» THE PROBLEM: Edit the records below by replacing "series" with "data groups" and keeping everything else unchanged. Leave the pictures out of your answer.

-- MATERIAL PROVIDED follows --

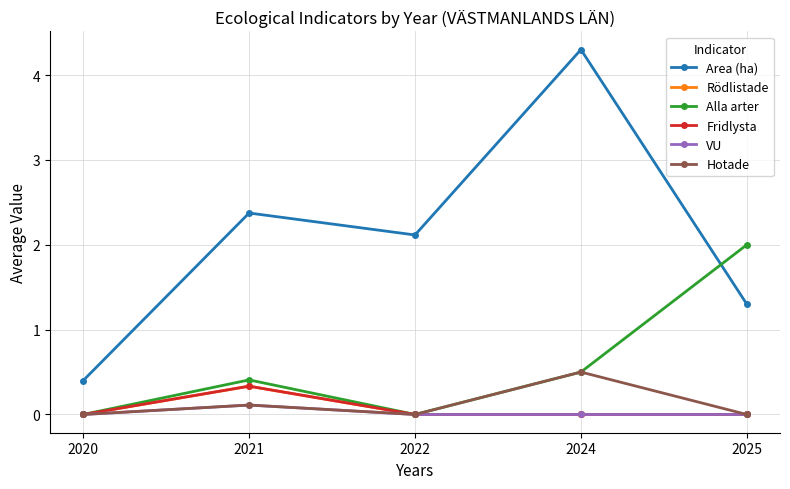

Rank the series by their maximum value, from lowest to highest.

VU, Rödlistade, Fridlysta, Hotade, Alla arter, Area (ha)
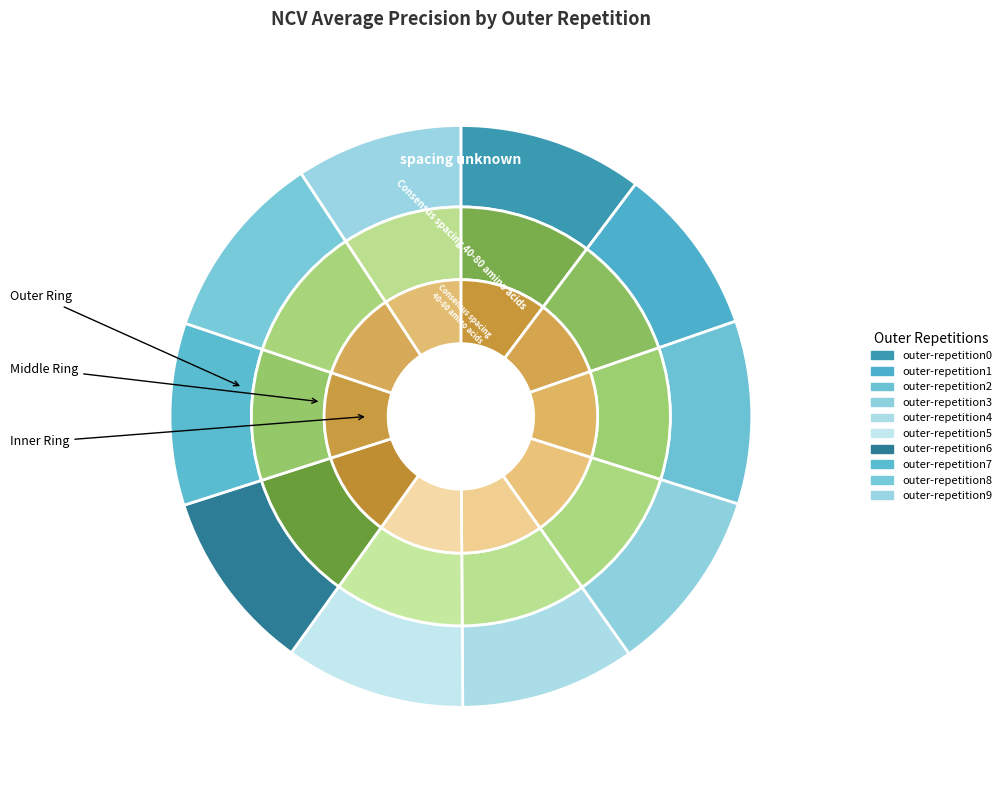

What is the smallest slice in the pie chart?

outer-repetition9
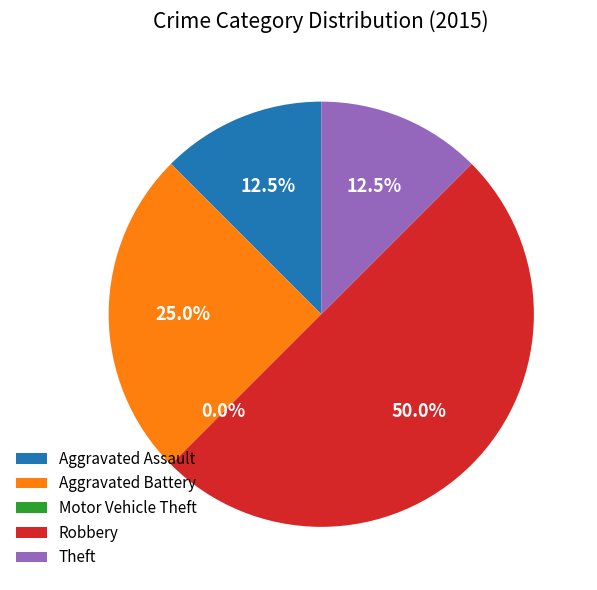

What is the total percentage of Aggravated Battery and Robbery?

75.0%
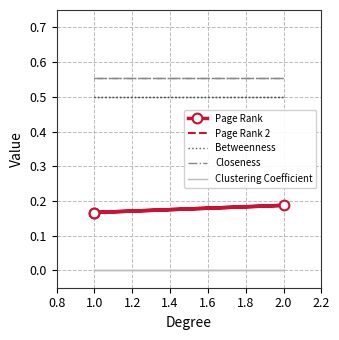

What are all the series names shown in the legend?

Page Rank, Page Rank 2, Betweenness, Closeness, Clustering Coefficient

-- MATERIAL PROVIDED concluded --

» RESPONSE AREA:
Rank the data groups by their maximum value, from lowest to highest.

VU, Rödlistade, Fridlysta, Hotade, Alla arter, Area (ha)

What is the smallest slice in the pie chart?

outer-repetition9

What is the total percentage of Aggravated Battery and Robbery?

75.0%

What are all the data groups names shown in the legend?

Page Rank, Page Rank 2, Betweenness, Closeness, Clustering Coefficient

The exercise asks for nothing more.